WHAT IS EXPECTED -
Needed from the entries below: every line that holds the word "median".

DATA LISTING -
▬▬▬▬▬▬

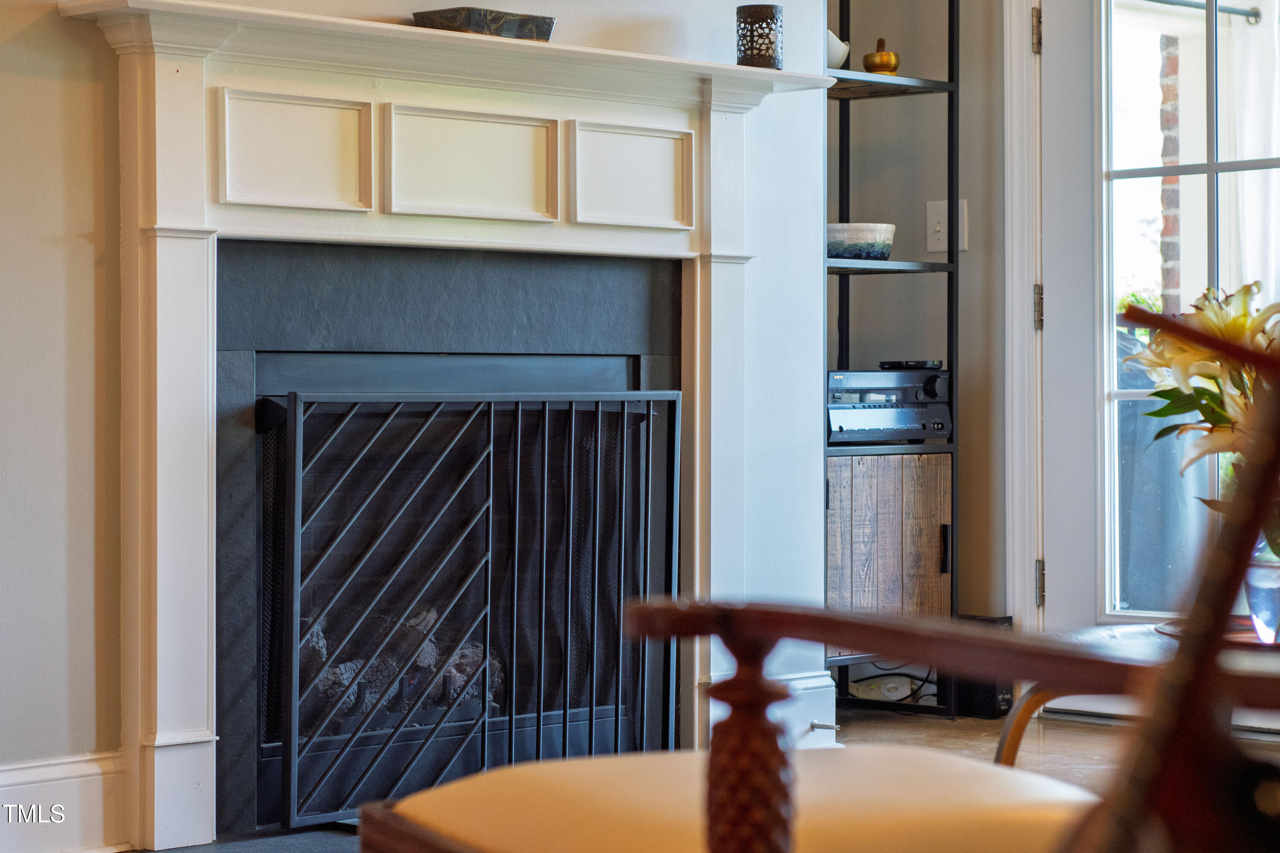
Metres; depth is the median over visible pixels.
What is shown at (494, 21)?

▬▬▬▬▬▬

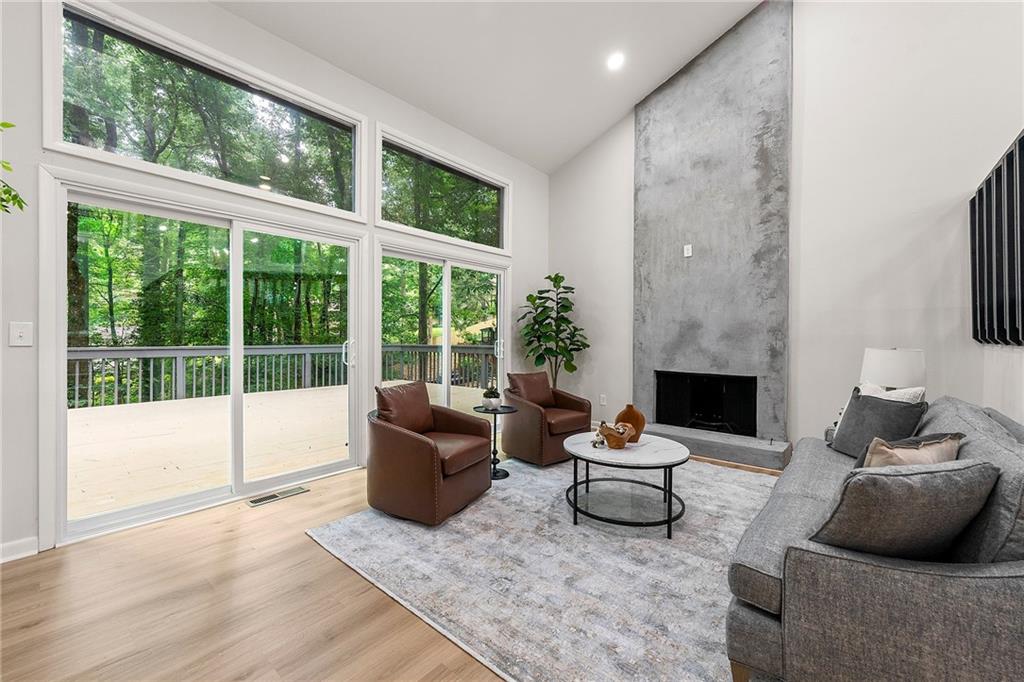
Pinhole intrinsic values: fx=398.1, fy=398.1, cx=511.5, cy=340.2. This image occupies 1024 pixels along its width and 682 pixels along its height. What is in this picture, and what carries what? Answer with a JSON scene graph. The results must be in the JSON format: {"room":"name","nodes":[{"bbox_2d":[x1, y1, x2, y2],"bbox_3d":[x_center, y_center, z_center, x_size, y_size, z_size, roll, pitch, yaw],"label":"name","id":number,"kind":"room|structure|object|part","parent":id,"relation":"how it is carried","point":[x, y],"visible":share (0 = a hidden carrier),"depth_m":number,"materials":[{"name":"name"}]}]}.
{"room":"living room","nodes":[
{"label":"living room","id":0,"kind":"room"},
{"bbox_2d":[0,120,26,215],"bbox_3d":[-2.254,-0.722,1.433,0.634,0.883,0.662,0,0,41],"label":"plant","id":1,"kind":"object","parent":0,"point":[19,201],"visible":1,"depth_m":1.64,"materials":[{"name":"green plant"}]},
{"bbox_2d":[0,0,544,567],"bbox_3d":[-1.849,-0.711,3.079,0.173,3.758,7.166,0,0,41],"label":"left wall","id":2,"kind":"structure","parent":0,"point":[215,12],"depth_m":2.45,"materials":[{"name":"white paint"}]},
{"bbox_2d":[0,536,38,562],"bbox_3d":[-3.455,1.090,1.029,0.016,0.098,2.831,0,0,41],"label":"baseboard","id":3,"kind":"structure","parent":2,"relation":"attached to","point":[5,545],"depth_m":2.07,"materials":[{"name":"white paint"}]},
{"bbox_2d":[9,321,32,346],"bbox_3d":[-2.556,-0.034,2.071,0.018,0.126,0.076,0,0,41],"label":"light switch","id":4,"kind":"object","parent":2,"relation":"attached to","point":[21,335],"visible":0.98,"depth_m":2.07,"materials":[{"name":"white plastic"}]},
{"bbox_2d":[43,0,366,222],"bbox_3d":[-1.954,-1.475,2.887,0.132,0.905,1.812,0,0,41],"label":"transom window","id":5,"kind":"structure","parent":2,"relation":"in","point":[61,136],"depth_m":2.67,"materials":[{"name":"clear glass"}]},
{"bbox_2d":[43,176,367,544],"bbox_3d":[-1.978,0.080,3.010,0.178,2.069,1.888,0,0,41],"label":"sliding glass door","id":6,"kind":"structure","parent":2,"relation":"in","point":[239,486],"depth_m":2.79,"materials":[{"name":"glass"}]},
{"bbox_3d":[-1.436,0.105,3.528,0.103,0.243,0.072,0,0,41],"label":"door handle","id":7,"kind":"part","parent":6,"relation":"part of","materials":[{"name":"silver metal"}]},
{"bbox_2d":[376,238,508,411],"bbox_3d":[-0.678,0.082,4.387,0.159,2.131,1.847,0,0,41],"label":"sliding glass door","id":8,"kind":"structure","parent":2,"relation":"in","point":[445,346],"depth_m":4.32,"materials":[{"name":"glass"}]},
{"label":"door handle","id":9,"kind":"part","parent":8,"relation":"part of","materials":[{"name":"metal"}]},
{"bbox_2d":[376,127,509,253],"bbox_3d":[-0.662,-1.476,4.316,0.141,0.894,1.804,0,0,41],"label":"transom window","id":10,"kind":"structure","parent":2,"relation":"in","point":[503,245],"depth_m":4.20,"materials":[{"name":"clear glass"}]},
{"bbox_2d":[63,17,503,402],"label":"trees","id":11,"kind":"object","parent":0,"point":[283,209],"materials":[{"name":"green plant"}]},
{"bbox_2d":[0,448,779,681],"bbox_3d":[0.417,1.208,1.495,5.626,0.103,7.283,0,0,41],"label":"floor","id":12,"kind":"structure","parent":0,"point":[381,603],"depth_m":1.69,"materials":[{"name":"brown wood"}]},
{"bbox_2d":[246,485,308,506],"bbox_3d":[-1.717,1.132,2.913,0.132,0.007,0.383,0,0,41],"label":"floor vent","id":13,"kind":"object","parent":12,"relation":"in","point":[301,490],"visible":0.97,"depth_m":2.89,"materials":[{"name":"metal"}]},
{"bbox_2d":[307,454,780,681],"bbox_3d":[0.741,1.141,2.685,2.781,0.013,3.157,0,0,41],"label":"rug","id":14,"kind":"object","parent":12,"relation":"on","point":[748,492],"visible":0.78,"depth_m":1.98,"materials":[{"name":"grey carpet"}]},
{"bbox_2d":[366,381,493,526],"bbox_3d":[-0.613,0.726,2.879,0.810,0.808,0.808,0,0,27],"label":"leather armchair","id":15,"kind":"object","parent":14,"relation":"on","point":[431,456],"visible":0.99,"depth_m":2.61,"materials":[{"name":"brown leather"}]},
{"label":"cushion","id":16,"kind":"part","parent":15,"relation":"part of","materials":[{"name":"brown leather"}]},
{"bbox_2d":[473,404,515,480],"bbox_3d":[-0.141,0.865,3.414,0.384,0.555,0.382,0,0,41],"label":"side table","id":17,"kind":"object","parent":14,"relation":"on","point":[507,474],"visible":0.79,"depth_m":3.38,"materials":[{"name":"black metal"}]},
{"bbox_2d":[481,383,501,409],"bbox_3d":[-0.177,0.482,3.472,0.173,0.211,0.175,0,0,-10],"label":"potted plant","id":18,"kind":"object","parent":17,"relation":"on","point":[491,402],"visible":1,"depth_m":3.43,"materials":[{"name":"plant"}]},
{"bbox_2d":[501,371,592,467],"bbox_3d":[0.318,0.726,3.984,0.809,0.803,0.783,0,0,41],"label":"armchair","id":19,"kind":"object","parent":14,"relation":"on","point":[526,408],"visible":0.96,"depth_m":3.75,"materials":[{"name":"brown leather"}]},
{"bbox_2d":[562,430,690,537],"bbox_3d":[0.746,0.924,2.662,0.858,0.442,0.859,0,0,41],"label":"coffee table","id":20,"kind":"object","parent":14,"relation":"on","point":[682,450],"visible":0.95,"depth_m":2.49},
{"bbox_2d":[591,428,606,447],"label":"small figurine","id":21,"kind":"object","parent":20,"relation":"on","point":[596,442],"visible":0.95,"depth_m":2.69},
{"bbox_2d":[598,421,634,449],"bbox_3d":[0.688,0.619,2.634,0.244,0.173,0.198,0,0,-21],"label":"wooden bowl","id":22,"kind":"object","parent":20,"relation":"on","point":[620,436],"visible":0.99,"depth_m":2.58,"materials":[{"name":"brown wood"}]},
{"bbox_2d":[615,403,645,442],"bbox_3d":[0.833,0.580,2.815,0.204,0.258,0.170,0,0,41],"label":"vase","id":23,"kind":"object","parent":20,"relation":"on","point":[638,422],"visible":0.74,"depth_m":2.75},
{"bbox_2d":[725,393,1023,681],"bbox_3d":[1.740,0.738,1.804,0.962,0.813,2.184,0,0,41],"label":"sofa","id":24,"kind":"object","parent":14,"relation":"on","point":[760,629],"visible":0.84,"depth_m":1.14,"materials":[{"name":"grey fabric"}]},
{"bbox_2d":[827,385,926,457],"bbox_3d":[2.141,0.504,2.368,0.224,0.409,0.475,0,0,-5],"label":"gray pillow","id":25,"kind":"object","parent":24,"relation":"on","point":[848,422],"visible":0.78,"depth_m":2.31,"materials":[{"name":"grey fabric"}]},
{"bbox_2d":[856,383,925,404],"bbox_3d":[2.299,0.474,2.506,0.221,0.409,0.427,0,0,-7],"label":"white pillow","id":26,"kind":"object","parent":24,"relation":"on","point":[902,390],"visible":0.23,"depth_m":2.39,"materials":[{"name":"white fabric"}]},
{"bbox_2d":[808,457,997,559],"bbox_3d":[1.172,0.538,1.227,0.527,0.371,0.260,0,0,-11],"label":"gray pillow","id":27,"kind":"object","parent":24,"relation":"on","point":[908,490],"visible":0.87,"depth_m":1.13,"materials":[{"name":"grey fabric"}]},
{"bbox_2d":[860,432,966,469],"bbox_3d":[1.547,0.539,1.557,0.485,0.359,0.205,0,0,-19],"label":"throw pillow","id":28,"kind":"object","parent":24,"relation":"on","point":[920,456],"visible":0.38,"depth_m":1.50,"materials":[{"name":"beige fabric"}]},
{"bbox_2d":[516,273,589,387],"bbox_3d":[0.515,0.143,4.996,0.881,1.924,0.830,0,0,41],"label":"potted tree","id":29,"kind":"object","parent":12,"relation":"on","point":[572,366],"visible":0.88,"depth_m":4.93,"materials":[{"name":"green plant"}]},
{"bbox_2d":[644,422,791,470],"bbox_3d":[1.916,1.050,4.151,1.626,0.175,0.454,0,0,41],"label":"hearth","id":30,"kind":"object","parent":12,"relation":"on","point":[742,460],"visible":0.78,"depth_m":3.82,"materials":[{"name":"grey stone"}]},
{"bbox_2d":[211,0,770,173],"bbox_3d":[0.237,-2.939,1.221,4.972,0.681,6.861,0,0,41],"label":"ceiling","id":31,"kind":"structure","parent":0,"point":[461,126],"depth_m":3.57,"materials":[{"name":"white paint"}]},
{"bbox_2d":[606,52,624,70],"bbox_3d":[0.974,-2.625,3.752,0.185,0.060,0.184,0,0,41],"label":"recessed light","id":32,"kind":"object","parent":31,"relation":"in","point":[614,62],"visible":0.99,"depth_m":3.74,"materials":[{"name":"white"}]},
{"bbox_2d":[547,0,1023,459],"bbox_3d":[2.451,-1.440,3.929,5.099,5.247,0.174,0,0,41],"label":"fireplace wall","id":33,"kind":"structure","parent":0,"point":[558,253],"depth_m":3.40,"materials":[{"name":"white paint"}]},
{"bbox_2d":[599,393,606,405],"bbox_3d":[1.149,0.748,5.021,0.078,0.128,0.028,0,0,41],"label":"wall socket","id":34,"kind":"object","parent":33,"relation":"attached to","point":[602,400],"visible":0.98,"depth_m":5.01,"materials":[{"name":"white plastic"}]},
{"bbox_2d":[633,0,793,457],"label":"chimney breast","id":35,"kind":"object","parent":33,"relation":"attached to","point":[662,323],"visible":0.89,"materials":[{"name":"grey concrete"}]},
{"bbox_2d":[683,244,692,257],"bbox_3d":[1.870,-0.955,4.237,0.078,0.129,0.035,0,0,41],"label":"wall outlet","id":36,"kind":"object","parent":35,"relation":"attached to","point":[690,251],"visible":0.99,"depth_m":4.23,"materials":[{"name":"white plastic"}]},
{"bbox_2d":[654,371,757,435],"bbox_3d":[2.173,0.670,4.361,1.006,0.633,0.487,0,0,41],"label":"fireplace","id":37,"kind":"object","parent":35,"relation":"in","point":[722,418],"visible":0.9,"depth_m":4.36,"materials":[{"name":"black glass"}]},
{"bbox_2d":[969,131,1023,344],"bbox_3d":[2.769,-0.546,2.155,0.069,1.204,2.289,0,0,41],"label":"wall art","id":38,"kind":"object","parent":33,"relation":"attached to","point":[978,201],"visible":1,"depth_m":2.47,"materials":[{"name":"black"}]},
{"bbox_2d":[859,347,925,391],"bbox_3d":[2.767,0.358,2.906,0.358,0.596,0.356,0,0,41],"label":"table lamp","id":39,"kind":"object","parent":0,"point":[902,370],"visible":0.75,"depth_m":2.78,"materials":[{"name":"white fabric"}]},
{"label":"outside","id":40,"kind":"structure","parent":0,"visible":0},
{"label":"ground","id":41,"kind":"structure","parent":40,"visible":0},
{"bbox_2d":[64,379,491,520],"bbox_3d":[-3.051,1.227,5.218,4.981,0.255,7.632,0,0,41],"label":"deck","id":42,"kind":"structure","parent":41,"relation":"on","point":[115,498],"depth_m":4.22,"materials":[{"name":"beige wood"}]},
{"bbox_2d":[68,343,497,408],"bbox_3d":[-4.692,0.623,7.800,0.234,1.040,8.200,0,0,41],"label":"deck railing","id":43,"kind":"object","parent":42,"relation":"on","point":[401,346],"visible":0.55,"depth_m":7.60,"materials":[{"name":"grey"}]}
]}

▬▬▬▬▬▬

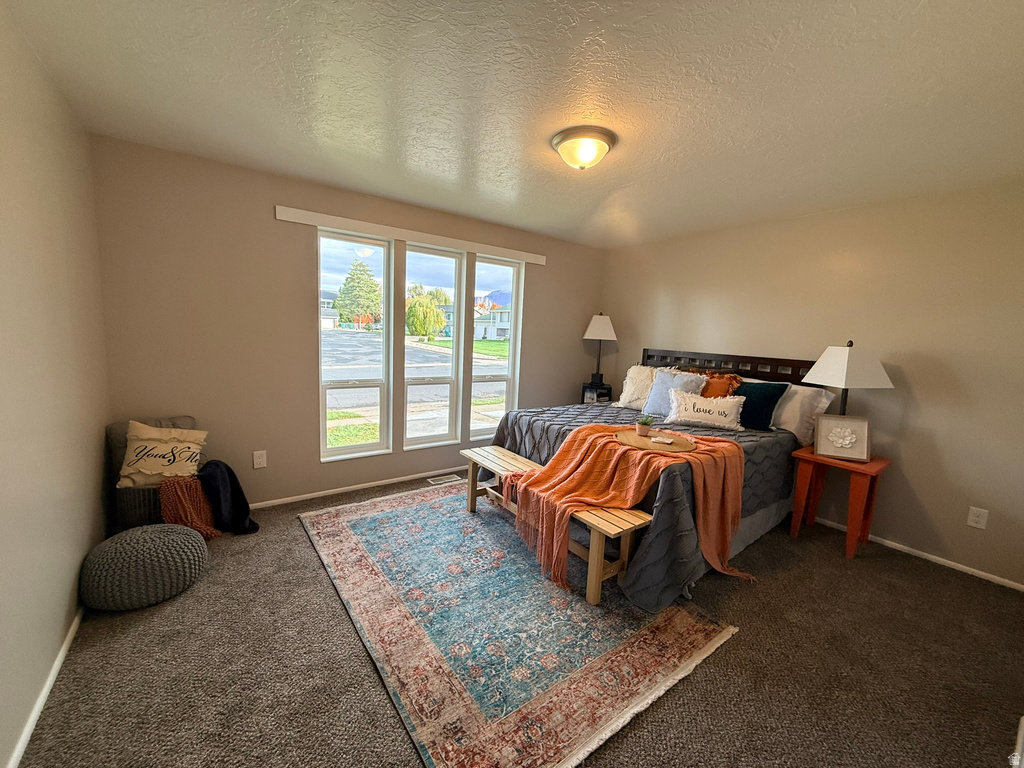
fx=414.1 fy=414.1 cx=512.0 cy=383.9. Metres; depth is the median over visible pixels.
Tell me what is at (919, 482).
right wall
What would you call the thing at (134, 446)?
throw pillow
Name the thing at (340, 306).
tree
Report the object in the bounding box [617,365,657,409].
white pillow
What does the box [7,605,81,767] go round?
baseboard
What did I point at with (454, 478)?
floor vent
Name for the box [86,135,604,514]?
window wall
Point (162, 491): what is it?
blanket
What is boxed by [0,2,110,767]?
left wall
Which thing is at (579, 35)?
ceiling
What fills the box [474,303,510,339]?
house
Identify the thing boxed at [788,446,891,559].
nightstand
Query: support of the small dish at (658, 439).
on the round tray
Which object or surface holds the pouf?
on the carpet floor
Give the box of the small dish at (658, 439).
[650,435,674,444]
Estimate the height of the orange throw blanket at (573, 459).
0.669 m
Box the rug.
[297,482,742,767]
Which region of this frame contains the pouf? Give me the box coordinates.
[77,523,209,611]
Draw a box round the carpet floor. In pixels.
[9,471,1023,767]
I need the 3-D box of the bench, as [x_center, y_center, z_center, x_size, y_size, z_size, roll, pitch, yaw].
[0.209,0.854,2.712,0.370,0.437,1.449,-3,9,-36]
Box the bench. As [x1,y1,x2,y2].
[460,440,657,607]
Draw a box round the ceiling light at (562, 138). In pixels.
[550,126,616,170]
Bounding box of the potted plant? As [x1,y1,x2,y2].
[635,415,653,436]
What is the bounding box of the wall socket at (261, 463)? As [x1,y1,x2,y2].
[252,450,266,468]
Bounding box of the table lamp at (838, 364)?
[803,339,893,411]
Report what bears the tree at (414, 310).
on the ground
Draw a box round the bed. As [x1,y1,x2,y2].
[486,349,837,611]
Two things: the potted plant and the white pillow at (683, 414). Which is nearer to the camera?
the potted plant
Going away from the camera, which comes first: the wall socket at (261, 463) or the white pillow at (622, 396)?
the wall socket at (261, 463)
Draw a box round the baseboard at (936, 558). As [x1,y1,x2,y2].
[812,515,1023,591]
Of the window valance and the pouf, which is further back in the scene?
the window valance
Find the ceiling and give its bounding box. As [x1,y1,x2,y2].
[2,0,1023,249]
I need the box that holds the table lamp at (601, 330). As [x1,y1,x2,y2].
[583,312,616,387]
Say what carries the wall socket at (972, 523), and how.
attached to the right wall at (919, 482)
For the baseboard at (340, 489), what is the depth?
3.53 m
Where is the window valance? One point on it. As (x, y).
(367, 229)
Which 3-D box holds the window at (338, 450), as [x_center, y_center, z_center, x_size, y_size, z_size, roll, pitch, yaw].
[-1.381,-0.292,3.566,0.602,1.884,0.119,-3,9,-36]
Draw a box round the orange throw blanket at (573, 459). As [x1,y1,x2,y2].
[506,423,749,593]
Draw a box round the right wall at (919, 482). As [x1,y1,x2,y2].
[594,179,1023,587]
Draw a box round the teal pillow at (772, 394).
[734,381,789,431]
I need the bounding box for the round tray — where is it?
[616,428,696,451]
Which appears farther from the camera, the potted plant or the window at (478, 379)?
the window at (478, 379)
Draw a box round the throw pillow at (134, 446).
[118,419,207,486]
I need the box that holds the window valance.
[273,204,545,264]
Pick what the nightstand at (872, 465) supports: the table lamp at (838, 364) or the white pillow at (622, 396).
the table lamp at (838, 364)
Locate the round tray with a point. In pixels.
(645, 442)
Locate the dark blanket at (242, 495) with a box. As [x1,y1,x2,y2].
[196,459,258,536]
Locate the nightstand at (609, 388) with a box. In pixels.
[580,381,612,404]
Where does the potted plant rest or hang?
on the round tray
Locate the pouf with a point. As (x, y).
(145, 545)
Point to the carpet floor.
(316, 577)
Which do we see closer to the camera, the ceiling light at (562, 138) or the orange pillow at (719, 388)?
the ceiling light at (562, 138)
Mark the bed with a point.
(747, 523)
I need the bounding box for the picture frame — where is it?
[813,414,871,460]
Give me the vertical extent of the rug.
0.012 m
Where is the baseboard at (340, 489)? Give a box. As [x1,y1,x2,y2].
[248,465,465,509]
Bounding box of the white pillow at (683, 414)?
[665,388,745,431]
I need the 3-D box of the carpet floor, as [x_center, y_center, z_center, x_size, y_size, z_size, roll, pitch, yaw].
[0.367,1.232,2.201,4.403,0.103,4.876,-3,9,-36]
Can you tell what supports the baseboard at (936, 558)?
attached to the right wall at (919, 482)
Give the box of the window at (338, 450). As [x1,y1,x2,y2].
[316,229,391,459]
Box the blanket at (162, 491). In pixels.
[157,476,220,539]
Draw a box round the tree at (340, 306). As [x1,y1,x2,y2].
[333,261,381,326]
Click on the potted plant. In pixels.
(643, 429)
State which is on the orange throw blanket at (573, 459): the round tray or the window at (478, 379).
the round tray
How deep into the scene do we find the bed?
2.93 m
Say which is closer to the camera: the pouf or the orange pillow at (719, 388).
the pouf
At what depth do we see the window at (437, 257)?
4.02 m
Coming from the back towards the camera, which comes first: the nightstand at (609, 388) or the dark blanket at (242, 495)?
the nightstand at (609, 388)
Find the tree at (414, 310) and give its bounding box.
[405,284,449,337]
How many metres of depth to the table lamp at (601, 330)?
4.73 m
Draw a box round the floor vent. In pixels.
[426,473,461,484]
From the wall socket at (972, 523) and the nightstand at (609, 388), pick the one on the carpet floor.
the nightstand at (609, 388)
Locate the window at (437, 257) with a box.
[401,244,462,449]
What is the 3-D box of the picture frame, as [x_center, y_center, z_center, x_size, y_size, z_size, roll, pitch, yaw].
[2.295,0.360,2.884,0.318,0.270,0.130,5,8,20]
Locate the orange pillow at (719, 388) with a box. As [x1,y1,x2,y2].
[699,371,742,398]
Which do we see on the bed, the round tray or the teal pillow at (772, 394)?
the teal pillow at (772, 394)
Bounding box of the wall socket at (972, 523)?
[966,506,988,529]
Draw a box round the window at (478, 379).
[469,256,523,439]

▬▬▬▬▬▬

RESPONSE -
Metres; depth is the median over visible pixels.
fx=414.1 fy=414.1 cx=512.0 cy=383.9. Metres; depth is the median over visible pixels.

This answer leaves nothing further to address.